(Stored dataset items)
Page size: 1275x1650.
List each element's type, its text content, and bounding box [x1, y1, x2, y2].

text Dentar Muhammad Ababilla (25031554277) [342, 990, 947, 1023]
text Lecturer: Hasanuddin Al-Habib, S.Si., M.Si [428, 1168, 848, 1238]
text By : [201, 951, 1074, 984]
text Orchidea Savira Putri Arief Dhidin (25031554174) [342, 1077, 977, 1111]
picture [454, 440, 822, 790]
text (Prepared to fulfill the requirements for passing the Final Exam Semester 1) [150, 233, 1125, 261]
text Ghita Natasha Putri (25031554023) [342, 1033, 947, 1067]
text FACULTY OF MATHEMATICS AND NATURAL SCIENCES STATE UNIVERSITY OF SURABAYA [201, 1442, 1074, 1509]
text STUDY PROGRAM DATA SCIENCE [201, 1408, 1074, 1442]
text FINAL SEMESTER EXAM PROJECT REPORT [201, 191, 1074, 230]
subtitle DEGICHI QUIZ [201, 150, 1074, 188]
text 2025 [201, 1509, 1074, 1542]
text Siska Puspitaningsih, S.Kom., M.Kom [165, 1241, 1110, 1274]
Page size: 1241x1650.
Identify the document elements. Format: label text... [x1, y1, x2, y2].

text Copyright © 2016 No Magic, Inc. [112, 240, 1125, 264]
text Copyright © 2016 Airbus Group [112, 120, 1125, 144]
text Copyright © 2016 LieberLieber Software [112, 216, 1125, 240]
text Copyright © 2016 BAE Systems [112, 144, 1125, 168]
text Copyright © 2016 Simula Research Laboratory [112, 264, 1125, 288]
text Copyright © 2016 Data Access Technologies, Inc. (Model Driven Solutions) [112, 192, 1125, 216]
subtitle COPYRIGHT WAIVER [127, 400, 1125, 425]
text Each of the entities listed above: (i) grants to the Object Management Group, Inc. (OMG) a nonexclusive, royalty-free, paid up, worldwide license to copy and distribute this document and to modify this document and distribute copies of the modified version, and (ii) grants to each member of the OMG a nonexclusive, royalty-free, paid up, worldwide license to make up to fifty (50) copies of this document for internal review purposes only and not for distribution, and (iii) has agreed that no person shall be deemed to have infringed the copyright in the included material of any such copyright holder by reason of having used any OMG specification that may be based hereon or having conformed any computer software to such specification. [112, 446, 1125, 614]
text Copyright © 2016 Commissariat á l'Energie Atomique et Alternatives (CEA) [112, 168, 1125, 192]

> **To be done**
Please collect every line of the items above that contains the string "size", treating uppercase and lowercase as different.

> **Response to the task**
Page size: 1275x1650.
Page size: 1241x1650.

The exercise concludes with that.